- Work to be completed
Where a line of the entries holds the string "SameCoordinates", copy that line.

Top of Data to examine

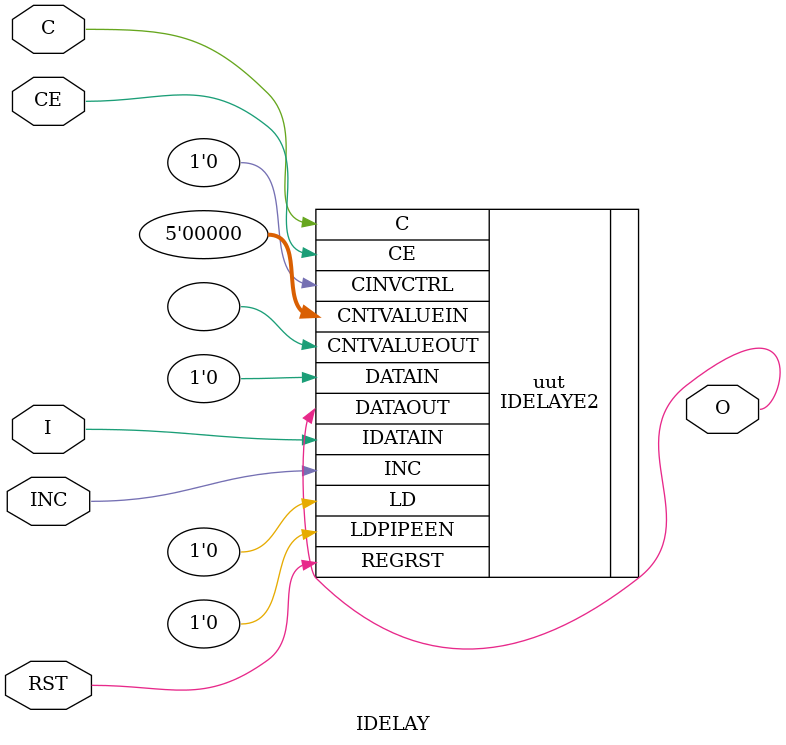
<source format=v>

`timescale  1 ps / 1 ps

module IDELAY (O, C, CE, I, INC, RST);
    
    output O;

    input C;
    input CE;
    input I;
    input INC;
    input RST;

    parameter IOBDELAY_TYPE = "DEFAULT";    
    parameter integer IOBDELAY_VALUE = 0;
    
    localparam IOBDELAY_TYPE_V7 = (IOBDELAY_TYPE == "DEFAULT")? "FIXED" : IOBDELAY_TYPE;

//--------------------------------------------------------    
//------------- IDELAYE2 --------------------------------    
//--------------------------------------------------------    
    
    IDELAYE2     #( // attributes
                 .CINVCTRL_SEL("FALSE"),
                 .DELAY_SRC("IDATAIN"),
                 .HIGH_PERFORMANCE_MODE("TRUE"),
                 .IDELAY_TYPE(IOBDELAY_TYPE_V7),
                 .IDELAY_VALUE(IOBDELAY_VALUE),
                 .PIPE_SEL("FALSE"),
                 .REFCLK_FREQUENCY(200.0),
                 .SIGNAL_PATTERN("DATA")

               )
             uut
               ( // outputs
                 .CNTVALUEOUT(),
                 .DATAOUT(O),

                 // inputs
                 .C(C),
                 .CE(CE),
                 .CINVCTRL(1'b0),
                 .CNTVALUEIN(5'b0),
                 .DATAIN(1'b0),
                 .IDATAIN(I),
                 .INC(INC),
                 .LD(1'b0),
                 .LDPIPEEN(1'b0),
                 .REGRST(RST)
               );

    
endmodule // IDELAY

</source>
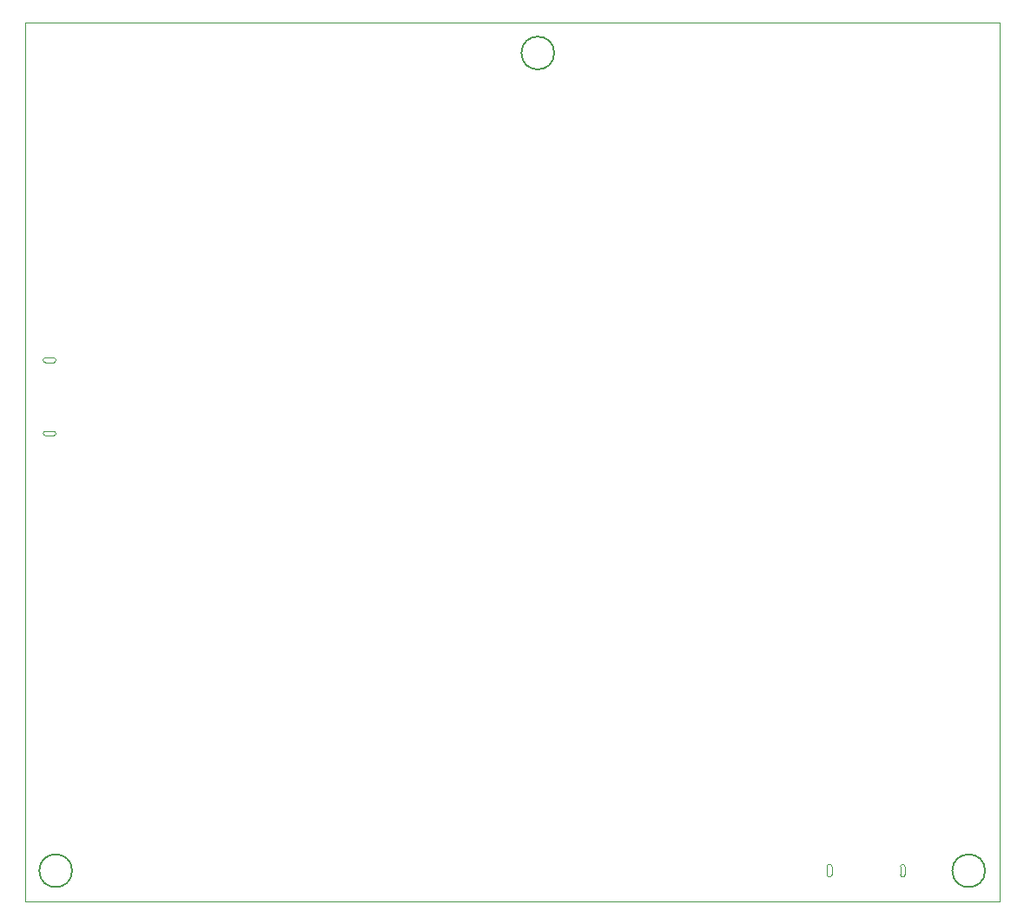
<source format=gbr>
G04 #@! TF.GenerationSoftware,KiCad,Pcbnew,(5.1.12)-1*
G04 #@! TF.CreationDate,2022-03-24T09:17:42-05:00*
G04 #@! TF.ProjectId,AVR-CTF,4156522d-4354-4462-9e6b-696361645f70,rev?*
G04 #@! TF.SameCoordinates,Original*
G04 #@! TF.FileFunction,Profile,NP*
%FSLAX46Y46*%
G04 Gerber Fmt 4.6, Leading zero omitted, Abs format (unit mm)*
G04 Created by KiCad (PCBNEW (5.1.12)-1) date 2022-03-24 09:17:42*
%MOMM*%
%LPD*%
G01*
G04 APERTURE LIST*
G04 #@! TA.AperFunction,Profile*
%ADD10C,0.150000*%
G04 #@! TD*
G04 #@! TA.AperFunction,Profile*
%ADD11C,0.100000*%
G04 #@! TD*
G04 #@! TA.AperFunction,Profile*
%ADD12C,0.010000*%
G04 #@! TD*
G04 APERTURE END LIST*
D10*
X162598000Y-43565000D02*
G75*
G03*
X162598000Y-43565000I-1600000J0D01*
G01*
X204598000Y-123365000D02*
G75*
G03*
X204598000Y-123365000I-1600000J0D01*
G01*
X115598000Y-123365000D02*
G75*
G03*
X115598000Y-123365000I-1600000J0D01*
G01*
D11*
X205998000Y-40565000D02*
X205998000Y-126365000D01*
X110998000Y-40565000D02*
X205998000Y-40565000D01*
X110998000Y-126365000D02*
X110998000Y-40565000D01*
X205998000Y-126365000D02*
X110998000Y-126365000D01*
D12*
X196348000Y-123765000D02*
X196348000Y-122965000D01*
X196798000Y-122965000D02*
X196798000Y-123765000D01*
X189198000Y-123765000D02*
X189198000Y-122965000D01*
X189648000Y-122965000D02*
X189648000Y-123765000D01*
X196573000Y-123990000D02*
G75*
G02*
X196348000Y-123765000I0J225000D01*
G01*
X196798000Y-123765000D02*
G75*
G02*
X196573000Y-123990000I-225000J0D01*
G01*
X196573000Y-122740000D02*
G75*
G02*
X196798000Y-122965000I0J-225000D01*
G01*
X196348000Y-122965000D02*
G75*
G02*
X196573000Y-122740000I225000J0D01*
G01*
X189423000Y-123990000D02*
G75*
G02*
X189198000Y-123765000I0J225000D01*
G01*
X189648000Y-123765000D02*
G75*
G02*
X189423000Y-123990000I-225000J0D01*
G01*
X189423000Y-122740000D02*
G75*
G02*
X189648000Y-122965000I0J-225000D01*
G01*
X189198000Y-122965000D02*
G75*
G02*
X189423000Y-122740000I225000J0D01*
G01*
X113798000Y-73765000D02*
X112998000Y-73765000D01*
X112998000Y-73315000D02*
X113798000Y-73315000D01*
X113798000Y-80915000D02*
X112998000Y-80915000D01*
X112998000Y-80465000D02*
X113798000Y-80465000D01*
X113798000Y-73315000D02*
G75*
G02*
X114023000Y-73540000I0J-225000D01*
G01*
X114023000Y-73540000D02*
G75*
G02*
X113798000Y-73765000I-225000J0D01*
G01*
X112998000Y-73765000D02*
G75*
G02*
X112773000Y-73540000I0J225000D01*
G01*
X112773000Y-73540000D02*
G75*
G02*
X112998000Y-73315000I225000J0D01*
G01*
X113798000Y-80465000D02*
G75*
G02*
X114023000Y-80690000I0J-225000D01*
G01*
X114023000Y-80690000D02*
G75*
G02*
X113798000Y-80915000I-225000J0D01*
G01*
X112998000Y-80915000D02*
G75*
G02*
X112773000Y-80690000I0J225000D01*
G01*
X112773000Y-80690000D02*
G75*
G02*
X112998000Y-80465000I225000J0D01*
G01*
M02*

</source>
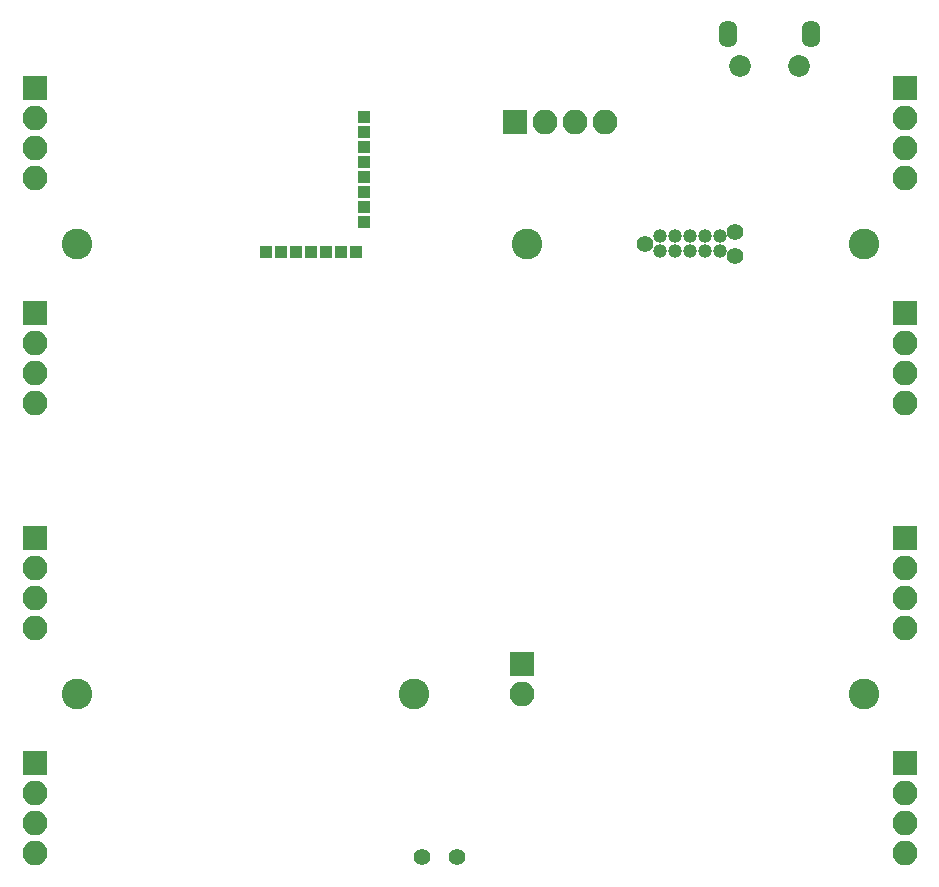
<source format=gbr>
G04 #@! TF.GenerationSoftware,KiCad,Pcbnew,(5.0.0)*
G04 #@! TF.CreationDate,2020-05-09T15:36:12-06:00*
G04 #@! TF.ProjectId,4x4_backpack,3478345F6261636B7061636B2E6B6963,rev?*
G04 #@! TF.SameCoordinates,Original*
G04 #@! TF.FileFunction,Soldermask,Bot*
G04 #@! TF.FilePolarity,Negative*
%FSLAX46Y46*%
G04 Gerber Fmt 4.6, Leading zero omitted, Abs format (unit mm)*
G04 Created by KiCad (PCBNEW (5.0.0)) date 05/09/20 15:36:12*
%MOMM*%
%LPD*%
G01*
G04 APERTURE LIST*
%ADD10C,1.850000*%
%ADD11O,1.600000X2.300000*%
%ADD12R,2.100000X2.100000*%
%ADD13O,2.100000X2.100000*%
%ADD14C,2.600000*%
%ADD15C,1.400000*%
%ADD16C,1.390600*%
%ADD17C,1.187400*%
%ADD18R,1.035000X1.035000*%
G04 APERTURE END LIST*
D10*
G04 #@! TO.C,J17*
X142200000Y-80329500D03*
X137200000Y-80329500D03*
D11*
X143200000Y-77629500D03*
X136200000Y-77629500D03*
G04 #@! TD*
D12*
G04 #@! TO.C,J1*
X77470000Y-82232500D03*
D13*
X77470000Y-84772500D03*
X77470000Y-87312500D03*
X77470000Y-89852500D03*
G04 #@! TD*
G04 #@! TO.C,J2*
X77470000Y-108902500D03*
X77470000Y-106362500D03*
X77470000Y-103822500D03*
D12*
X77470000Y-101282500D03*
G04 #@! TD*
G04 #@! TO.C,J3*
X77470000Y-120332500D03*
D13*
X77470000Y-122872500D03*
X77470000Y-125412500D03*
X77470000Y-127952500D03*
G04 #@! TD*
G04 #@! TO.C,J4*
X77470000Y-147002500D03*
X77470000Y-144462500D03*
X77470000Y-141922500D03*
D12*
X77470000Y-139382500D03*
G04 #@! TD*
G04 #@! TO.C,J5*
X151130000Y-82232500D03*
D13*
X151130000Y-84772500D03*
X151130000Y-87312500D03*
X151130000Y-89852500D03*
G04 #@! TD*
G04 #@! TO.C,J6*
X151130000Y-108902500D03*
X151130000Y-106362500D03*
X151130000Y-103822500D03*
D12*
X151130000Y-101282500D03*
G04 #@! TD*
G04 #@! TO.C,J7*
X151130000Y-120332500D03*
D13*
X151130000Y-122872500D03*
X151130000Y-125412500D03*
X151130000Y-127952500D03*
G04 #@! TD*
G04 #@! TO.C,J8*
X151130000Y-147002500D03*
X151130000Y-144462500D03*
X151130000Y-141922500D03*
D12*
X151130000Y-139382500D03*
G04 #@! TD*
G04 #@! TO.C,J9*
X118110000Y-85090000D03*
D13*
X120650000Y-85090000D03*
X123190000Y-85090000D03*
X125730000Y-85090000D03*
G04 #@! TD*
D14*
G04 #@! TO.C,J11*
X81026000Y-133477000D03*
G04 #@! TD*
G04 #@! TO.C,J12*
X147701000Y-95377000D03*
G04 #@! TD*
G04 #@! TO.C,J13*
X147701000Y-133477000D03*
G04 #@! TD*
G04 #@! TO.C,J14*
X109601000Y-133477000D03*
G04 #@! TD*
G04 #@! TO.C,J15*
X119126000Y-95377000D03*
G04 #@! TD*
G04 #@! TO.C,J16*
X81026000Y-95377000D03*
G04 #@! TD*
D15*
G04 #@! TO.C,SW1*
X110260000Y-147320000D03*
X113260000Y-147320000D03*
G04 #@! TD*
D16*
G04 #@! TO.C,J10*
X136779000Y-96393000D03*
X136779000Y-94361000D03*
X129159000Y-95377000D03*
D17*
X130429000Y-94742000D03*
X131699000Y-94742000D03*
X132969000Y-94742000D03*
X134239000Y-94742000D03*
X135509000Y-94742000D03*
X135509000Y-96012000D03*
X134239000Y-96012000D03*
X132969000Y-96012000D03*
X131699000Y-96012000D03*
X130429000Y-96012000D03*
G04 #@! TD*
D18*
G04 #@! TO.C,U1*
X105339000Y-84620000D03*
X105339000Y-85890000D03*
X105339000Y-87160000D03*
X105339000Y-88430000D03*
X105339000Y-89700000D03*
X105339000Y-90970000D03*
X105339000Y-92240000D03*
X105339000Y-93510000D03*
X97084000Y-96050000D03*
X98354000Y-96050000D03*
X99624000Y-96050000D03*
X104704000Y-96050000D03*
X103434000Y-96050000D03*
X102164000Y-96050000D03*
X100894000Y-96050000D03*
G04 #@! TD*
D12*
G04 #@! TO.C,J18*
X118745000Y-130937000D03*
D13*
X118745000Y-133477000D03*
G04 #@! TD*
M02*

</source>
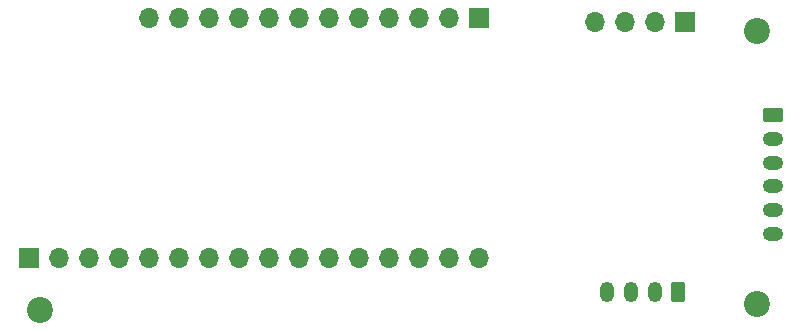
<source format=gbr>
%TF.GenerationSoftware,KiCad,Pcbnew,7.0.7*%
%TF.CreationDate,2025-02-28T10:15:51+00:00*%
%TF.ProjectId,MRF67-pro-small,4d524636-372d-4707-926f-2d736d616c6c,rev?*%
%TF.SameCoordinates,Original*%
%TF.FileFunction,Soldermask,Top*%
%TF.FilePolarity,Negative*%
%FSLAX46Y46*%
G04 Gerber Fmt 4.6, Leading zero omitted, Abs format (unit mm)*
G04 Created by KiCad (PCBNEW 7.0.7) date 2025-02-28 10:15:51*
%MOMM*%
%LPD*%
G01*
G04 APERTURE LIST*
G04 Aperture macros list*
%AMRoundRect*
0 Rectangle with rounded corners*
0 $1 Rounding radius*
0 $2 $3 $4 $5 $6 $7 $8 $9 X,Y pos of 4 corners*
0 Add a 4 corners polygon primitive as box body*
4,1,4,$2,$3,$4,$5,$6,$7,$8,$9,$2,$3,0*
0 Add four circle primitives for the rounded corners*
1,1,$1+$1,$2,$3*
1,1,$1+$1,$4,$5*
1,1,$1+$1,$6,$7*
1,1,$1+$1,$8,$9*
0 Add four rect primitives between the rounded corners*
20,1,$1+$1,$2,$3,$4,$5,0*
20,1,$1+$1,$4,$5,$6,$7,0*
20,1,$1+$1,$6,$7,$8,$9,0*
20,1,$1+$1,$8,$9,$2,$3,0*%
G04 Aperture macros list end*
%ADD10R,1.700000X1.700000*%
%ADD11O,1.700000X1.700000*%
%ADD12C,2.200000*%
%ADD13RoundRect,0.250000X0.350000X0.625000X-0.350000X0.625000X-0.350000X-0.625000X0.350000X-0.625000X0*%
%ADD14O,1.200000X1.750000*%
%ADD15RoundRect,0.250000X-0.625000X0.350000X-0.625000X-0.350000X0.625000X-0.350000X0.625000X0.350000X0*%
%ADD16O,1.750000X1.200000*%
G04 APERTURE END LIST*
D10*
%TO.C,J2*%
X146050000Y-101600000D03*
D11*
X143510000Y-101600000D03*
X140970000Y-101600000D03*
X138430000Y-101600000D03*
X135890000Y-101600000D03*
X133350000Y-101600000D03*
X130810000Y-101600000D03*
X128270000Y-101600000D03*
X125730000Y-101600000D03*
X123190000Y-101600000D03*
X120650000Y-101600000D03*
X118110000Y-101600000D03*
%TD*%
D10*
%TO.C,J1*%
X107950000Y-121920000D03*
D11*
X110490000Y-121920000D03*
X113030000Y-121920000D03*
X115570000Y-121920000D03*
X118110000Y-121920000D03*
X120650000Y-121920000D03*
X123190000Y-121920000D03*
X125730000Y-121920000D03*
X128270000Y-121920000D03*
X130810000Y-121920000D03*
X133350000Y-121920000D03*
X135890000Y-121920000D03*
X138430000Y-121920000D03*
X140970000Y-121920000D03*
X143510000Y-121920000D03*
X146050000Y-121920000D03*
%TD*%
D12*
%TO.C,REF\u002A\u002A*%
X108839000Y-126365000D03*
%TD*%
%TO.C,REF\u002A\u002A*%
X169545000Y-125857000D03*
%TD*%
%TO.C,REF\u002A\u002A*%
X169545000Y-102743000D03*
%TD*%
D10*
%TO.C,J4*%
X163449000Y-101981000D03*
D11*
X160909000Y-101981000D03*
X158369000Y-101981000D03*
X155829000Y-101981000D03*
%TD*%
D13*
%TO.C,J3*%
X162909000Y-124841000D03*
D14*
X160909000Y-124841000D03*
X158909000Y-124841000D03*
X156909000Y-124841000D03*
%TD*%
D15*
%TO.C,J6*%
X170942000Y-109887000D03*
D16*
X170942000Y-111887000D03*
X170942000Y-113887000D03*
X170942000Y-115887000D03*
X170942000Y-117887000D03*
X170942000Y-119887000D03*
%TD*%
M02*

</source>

Bottom of Data to examine

- Result below
G04 #@! TF.SameCoordinates,Original*
G04 #@! TF.SameCoordinates,Original*
%TF.SameCoordinates,Original*%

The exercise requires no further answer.